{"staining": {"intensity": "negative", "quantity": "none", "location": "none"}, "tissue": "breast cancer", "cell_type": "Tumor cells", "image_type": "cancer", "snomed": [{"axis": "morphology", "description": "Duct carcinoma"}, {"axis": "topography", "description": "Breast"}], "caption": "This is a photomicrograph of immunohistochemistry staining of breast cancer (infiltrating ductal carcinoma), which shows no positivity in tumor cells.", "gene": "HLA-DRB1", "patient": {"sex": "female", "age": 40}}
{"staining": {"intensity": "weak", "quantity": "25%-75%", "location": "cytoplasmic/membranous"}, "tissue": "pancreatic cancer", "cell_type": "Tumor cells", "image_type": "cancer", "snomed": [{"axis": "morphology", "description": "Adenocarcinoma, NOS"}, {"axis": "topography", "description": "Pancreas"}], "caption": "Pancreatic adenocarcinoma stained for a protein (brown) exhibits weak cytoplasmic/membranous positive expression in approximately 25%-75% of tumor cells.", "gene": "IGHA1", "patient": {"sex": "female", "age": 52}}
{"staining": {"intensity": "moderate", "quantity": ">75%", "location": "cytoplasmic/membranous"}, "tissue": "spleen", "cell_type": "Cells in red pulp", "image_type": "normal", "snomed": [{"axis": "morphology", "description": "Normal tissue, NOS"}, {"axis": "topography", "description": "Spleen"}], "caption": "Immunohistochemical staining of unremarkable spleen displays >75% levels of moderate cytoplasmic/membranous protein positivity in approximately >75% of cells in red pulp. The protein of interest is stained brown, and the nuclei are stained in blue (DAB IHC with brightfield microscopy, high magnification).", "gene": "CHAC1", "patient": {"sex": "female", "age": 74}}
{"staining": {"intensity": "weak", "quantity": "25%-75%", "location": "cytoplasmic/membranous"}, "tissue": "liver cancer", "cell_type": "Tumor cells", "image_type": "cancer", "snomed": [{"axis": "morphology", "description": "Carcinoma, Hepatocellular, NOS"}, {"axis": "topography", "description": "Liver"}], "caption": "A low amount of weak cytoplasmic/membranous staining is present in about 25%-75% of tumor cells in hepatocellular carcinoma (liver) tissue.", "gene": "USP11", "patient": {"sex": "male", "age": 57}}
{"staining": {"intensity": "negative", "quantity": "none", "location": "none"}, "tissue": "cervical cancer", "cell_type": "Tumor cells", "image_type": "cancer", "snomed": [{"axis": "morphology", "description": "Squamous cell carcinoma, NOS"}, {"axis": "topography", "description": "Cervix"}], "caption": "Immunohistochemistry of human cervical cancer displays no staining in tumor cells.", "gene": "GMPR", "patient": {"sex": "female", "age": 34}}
---*---
# [Problem description]
Without leaving anything out, output all of the data above exactly.

# [Written reply]
{"staining": {"intensity": "negative", "quantity": "none", "location": "none"}, "tissue": "breast cancer", "cell_type": "Tumor cells", "image_type": "cancer", "snomed": [{"axis": "morphology", "description": "Duct carcinoma"}, {"axis": "topography", "description": "Breast"}], "caption": "This is a photomicrograph of immunohistochemistry staining of breast cancer (infiltrating ductal carcinoma), which shows no positivity in tumor cells.", "gene": "HLA-DRB1", "patient": {"sex": "female", "age": 40}}
{"staining": {"intensity": "weak", "quantity": "25%-75%", "location": "cytoplasmic/membranous"}, "tissue": "pancreatic cancer", "cell_type": "Tumor cells", "image_type": "cancer", "snomed": [{"axis": "morphology", "description": "Adenocarcinoma, NOS"}, {"axis": "topography", "description": "Pancreas"}], "caption": "Pancreatic adenocarcinoma stained for a protein (brown) exhibits weak cytoplasmic/membranous positive expression in approximately 25%-75% of tumor cells.", "gene": "IGHA1", "patient": {"sex": "female", "age": 52}}
{"staining": {"intensity": "moderate", "quantity": ">75%", "location": "cytoplasmic/membranous"}, "tissue": "spleen", "cell_type": "Cells in red pulp", "image_type": "normal", "snomed": [{"axis": "morphology", "description": "Normal tissue, NOS"}, {"axis": "topography", "description": "Spleen"}], "caption": "Immunohistochemical staining of unremarkable spleen displays >75% levels of moderate cytoplasmic/membranous protein positivity in approximately >75% of cells in red pulp. The protein of interest is stained brown, and the nuclei are stained in blue (DAB IHC with brightfield microscopy, high magnification).", "gene": "CHAC1", "patient": {"sex": "female", "age": 74}}
{"staining": {"intensity": "weak", "quantity": "25%-75%", "location": "cytoplasmic/membranous"}, "tissue": "liver cancer", "cell_type": "Tumor cells", "image_type": "cancer", "snomed": [{"axis": "morphology", "description": "Carcinoma, Hepatocellular, NOS"}, {"axis": "topography", "description": "Liver"}], "caption": "A low amount of weak cytoplasmic/membranous staining is present in about 25%-75% of tumor cells in hepatocellular carcinoma (liver) tissue.", "gene": "USP11", "patient": {"sex": "male", "age": 57}}
{"staining": {"intensity": "negative", "quantity": "none", "location": "none"}, "tissue": "cervical cancer", "cell_type": "Tumor cells", "image_type": "cancer", "snomed": [{"axis": "morphology", "description": "Squamous cell carcinoma, NOS"}, {"axis": "topography", "description": "Cervix"}], "caption": "Immunohistochemistry of human cervical cancer displays no staining in tumor cells.", "gene": "GMPR", "patient": {"sex": "female", "age": 34}}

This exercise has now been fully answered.